Context:
India’s ongoing negotiations for trade deals with developed economies like the U.S., EU, and UK could further pressure customs duty collections that are expected to grow only 2.1% to ₹2.4 trillion in FY26.
Growing Revenue Loss Due to FTAs
- Customs duty foregone in FY25: ₹94,172 crore.
- Major revenue losses by region
- ASEAN: ₹37,875 crore
- Japan: ₹12,038 crore
- South Korea: ₹10,335 crore
- FTAs with Australia (₹5,234 crore) and UAE (₹4,841 crore) also impacted revenue considerably.
New Trade Agreements on the Rise for India
- India U.S. Trade Deal
- Negotiations for “mutually beneficial” bilateral trade agreement (BTA) to commence within 7 8 months.
- India EU-FTA
- The deadline is set for December 2025.
- India UK FTA
- No fixed deadline; Commerce Minister Piyush Goyal emphasized speed but not haste.
Challenges and Considerations
- Impact on Customs Revenue
- India’s high tariffs require substantial reductions in FTAs, which would lead to greater customs revenue loss.
- Currently, only 25% of India’s imports come under FTAs.

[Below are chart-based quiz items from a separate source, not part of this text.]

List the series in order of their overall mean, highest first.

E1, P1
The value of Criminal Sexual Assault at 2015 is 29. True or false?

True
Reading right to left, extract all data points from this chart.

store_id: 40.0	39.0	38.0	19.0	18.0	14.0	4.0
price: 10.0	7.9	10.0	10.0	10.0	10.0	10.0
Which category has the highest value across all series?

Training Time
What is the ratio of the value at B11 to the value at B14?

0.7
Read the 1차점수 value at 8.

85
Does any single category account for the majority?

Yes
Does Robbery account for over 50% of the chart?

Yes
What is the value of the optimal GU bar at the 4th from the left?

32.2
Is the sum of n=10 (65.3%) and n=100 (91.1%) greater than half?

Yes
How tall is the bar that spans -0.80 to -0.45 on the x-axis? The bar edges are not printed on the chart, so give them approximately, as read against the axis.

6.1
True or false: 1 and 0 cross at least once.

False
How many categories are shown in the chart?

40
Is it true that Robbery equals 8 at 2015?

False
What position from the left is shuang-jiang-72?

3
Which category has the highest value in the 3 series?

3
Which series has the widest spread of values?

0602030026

- After FTAs with U.S., UK, and EU, this is expected to be 60-65%, further increasing revenue forgone.
India’s expanding free trade agreements with larger economies will continue to erode customs revenue. While this will help the growth of trade and industry, the policymakers need to find a balance between trade liberalization and the domestic industry protection.